La vivienda ya pertenecía a Cruz antes de comenzar su relación con Rebecca. Cuando la pareja decidió dar un paso más y empezar una vida juntos, ella se trasladó a Barcelona y pasó a instalarse en la misma casa. Con el tiempo, el espacio se ha adaptado a una familia que ha ido creciendo sin perder el estilo minimalista que caracteriza prácticamente todas sus estancias.
Dos plantas, mucha luz y una decoración muy minimalista
La casa destaca por una distribución amplia y por una estética moderna en la que predominan los tonos neutros, los materiales sobrios y una sensación constante de orden. Las grandes entradas de luz natural ayudan a reforzar esa amplitud y conectan el interior con las vistas de Barcelona.

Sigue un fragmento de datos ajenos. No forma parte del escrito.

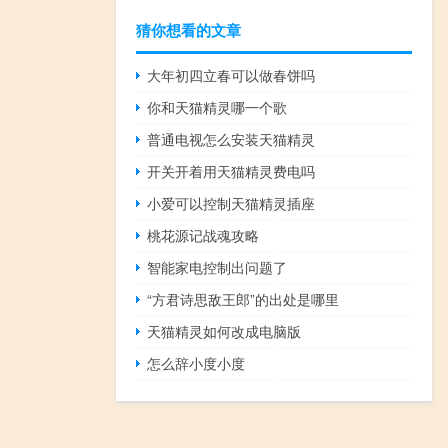
猜你想看的文章
大年初四立春可以做春饼吗
你和天猫精灵哪一个歌
普通电视怎么安装天猫精灵
开关开着用天猫精灵费电吗
小爱可以控制天猫精灵插座
桃花源记战魂攻略
智能家电控制出问题了
“方君诗思敌王郎”的出处是哪里
天猫精灵如何改成电脑版
怎么辞小度小度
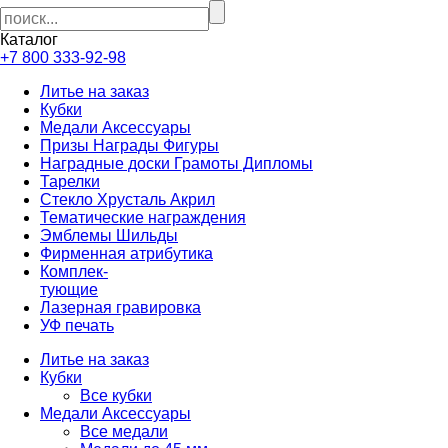
Каталог
+7 800 333-92-98
Литье на заказ
Кубки
Медали Аксессуары
Призы Награды Фигуры
Наградные доски Грамоты Дипломы
Тарелки
Стекло Хрусталь Акрил
Тематические награждения
Эмблемы Шильды
Фирменная атрибутика
Комплек-
тующие
Лазерная гравировка
УФ печать
Литье на заказ
Кубки
Все кубки
Медали Аксессуары
Все медали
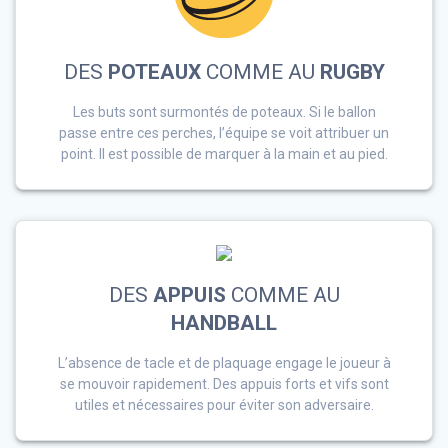
DES
POTEAUX
COMME AU
RUGBY
Les buts sont surmontés de poteaux. Si le ballon
passe entre ces perches, l’équipe se voit attribuer un
point. Il est possible de marquer à la main et au pied.
DES
APPUIS
COMME AU
HANDBALL
L’absence de tacle et de plaquage engage le joueur à
se mouvoir rapidement. Des appuis forts et vifs sont
utiles et nécessaires pour éviter son adversaire.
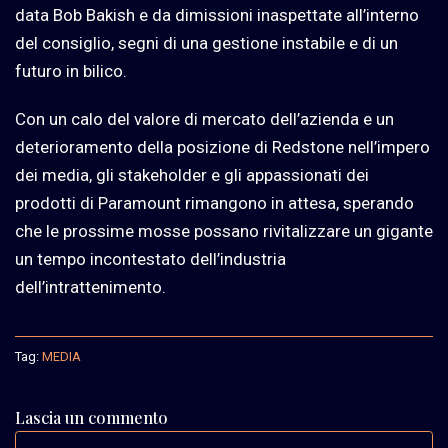
data Bob Bakish e da dimissioni inaspettate all’interno
del consiglio, segni di una gestione instabile e di un
futuro in bilico.
Con un calo del valore di mercato dell’azienda e un
deterioramento della posizione di Redstone nell’impero
dei media, gli stakeholder e gli appassionati dei
prodotti di Paramount rimangono in attesa, sperando
che le prossime mosse possano rivitalizzare un gigante
un tempo incontestato dell’industria
dell’intrattenimento.
Tag:
MEDIA
Lascia un commento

Uno de los elementos más llamativos es que cuenta con dos cocinas. En el caso de Jordi Cruz, tiene bastante sentido: la cocina no es únicamente una estancia doméstica, sino una parte fundamental de su vida profesional. Disponer de dos espacios permite separar usos y mantener una mayor comodidad en el día a día.
Una terraza con vistas privilegiadas sobre Barcelona
La terraza es otro de los grandes atractivos de la vivienda. Desde allí se puede contemplar buena parte de la ciudad, convirtiéndose en uno de los espacios más especiales de la casa. Es precisamente ese contraste entre una ubicación plenamente urbana y una cierta sensación de privacidad lo que hace especialmente atractiva la propiedad. La vivienda también dispone de espacio suficiente para asumir los cambios familiares. Cruz y Rebecca han ido construyendo allí su hogar mientras compaginan sus respectivas carreras profesionales con la crianza de sus hijos.

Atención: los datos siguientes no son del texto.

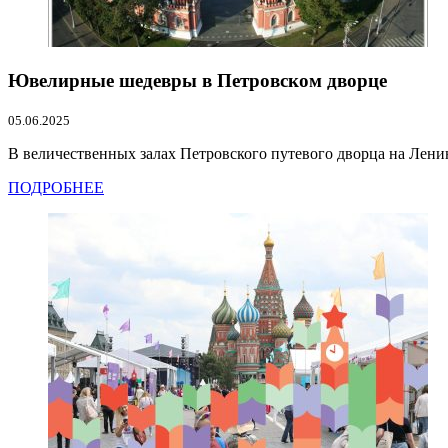
Ювелирные шедевры в Петровском дворце
05.06.2025
В величественных залах Петровского путевого дворца на Ленин
ПОДРОБНЕЕ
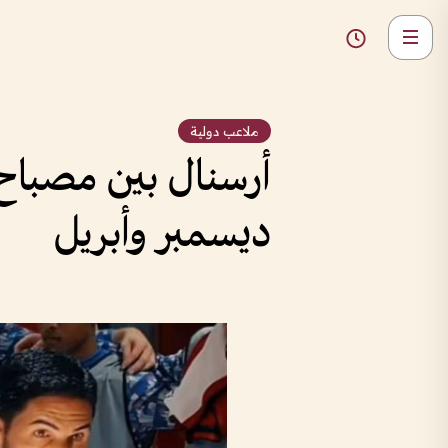
ملاعب دولية
أرسنال بين مصباح 
ديسمبر وأبريل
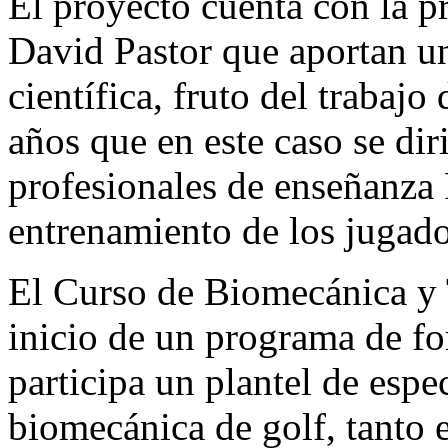
El proyecto cuenta con la p
David Pastor que aportan un
científica, fruto del trabajo
años que en este caso se dir
profesionales de enseñanza
entrenamiento de los jugad
El Curso de Biomecánica y 
inicio de un programa de fo
participa un plantel de espec
biomecánica de golf, tanto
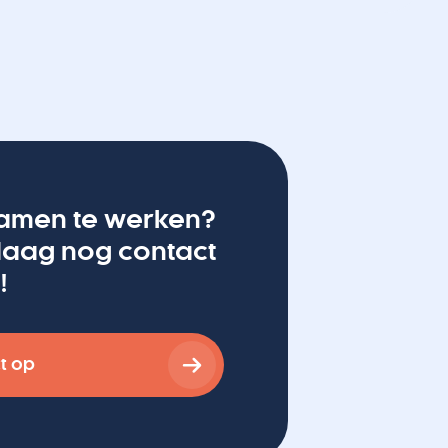
amen te werken?
aag nog contact
!
t op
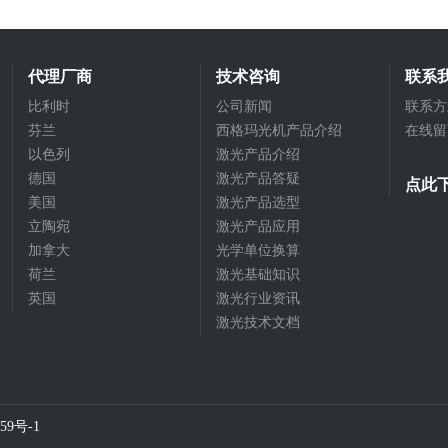
代理厂商
技术咨询
联系
比利时
公司新闻
联系方
芬兰
西格玛光机产品介绍
在线留
以色列
激光产品介绍
德国
激光产品答疑
点此
美国
激光产品选型
立陶宛
激光产品应用
加拿大
光学单位换算
荷兰
激光基础知识
英国
激光行业资讯
激光技术文档
59号-1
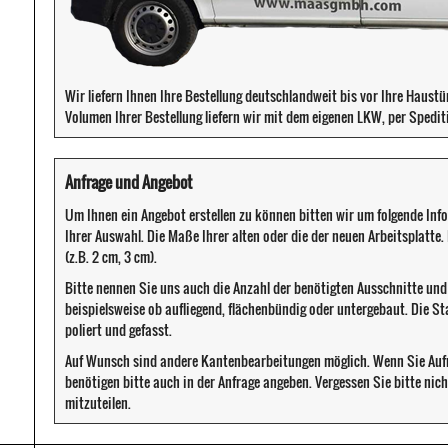
Wir liefern Ihnen Ihre Bestellung deutschlandweit bis vor Ihre Haust
Volumen Ihrer Bestellung liefern wir mit dem eigenen LKW, per Spedit
Anfrage und Angebot
Um Ihnen ein Angebot erstellen zu können bitten wir um folgende Inf
Ihrer Auswahl. Die Maße Ihrer alten oder die der neuen Arbeitsplatte
(z.B. 2 cm, 3 cm).
Bitte nennen Sie uns auch die Anzahl der benötigten Ausschnitte un
beispielsweise ob aufliegend, flächenbündig oder untergebaut. Die S
poliert und gefasst.
Auf Wunsch sind andere Kantenbearbeitungen möglich. Wenn Sie Au
benötigen bitte auch in der Anfrage angeben. Vergessen Sie bitte ni
mitzuteilen.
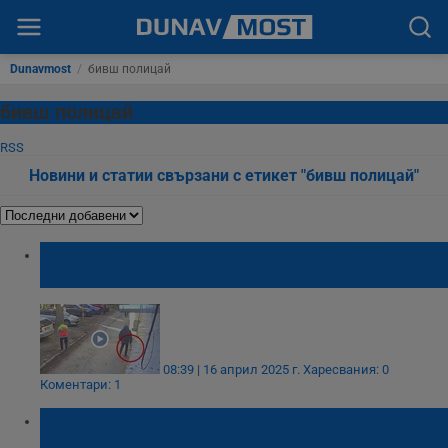
Dunavmost
/
бивш полицай
бивш полицай
RSS
Новини и статии свързани с етикет "бивш полицай"
Бивш полицай извади пистолет срещу
гражданин в Плевен
08:39 | 16 април 2025 г.
Харесвания: 0
Коментари: 1
Обрат в съда: Отложиха присъдата за
убийството на психолога Иван Владимиров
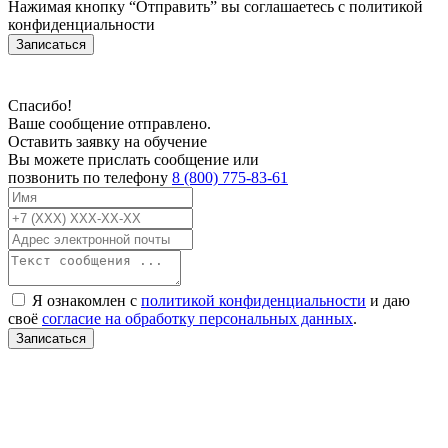
Нажимая кнопку “Отправить” вы соглашаетесь с
политикой
конфиденциальности
Записаться
Спасибо!
Ваше сообщение отправлено.
Оставить заявку на обучение
Вы можете прислать сообщение или
позвонить по телефону
8 (800) 775-83-61
Я ознакомлен с
политикой конфиденциальности
и даю
своё
согласие на обработку персональных данных
.
Записаться
В связи с проблемой доступности мессенджеров заполните Ваш адрес
электронной почты, чтобы мы могли с Вами связаться.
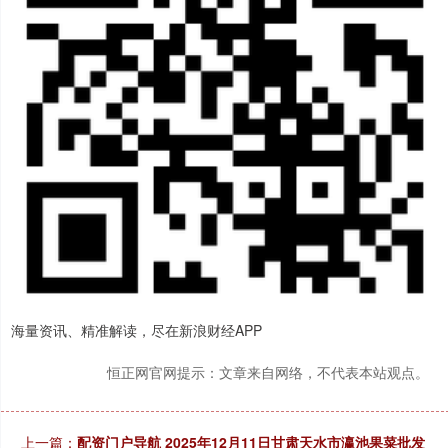
海量资讯、精准解读，尽在新浪财经APP
恒正网官网提示：文章来自网络，不代表本站观点。
上一篇：
配资门户导航 2025年12月11日甘肃天水市瀛池果菜批发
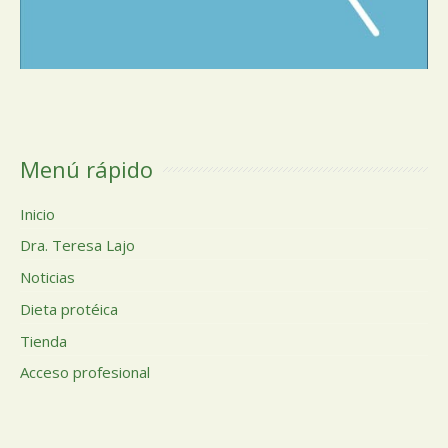
Menú rápido
Inicio
Dra. Teresa Lajo
Noticias
Dieta protéica
Tienda
Acceso profesional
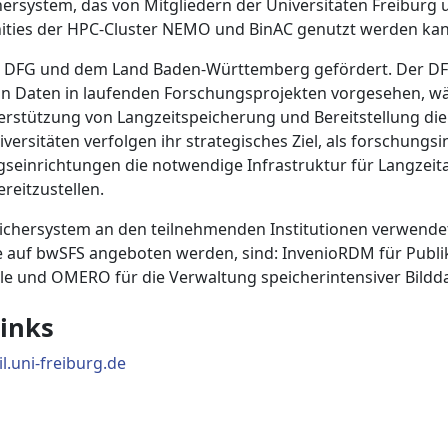
hersystem, das von Mitgliedern der Universitäten Freiburg
ties der HPC‑Cluster NEMO und BinAC genutzt werden kan
 DFG und dem Land Baden‑Württemberg gefördert. Der DFG‑
on Daten in laufenden Forschungsprojekten vorgesehen, wä
erstützung von Langzeitspeicherung und Bereitstellung die
ersitäten verfolgen ihr strategisches Ziel, als forschungs
einrichtungen die notwendige Infrastruktur für Langzeit
reitzustellen.
ichersystem an den teilnehmenden Institutionen verwende
ie auf bwSFS angeboten werden, sind: InvenioRDM für Publi
lle und OMERO für die Verwaltung speicherintensiver Bildd
inks
.uni-freiburg.de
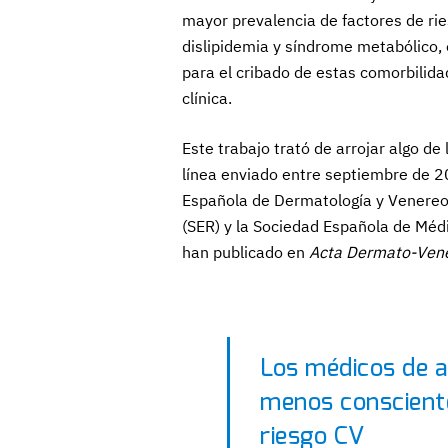
mayor prevalencia de factores de rie
dislipidemia y síndrome metabólico,
para el cribado de estas comorbilidad
clínica.
Este trabajo trató de arrojar algo d
línea enviado entre septiembre de 2
Española de Dermatología y Venereo
(SER) y la Sociedad Española de Méd
han publicado en
Acta Dermato-Vene
Los médicos de a
menos consciente
riesgo CV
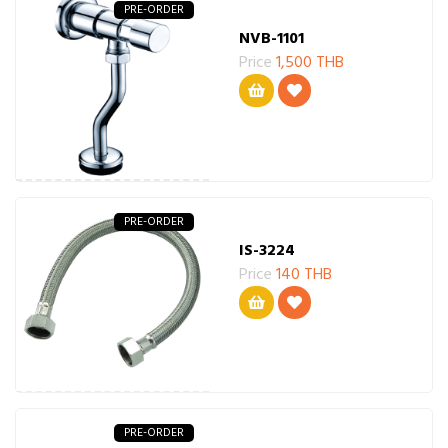
PRE-ORDER
NVB-1101
Price
1,500 THB
PRE-ORDER
IS-3224
Price
140 THB
PRE-ORDER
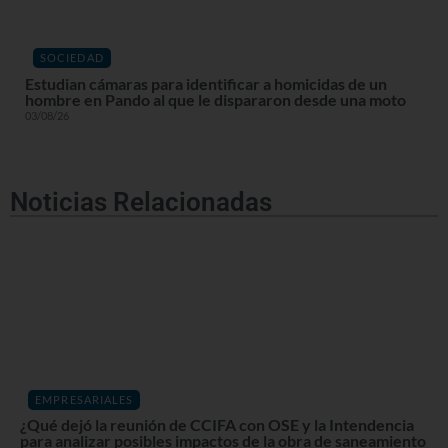
SOCIEDAD
Estudian cámaras para identificar a homicidas de un
hombre en Pando al que le dispararon desde una moto
03/08/26
Noticias Relacionadas
EMPRESARIALES
¿Qué dejó la reunión de CCIFA con OSE y la Intendencia
para analizar posibles impactos de la obra de saneamiento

El resultado es una casa que transmite lujo sin necesidad de recurrir a una decoración excesiva. El protagonismo está en la arquitectura, la amplitud, la luz y los detalles funcionales. Jordi Cruz ha encontrado así en pleno Barcelona una vivienda que combina vida familiar, comodidad y diseño. Dos plantas, dos cocinas, una terraza con vistas y una estética minimalista que convierten su casa en uno de los hogares más llamativos entre las caras conocidas de la televisión.